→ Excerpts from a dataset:
▬▬▬▬▬▬▬▬▬▬
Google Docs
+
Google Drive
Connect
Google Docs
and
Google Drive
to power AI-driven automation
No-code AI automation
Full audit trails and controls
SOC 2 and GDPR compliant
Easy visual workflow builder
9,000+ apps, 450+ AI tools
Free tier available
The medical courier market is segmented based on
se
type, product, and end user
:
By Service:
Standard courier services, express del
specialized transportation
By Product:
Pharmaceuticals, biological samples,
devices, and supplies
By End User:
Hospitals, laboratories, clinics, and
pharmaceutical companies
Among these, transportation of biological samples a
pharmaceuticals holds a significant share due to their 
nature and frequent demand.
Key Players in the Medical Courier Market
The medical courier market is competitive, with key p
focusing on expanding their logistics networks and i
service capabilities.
▬▬▬▬▬▬▬▬▬▬
Nothing in the entries should be left out; please reproduce them all exactly.

Google Docs
+
Google Drive
Connect
Google Docs
and
Google Drive
to power AI-driven automation
No-code AI automation
Full audit trails and controls
SOC 2 and GDPR compliant
Easy visual workflow builder
9,000+ apps, 450+ AI tools
Free tier available
The medical courier market is segmented based on
se
type, product, and end user
:
By Service:
Standard courier services, express del
specialized transportation
By Product:
Pharmaceuticals, biological samples,
devices, and supplies
By End User:
Hospitals, laboratories, clinics, and
pharmaceutical companies
Among these, transportation of biological samples a
pharmaceuticals holds a significant share due to their 
nature and frequent demand.
Key Players in the Medical Courier Market
The medical courier market is competitive, with key p
focusing on expanding their logistics networks and i
service capabilities.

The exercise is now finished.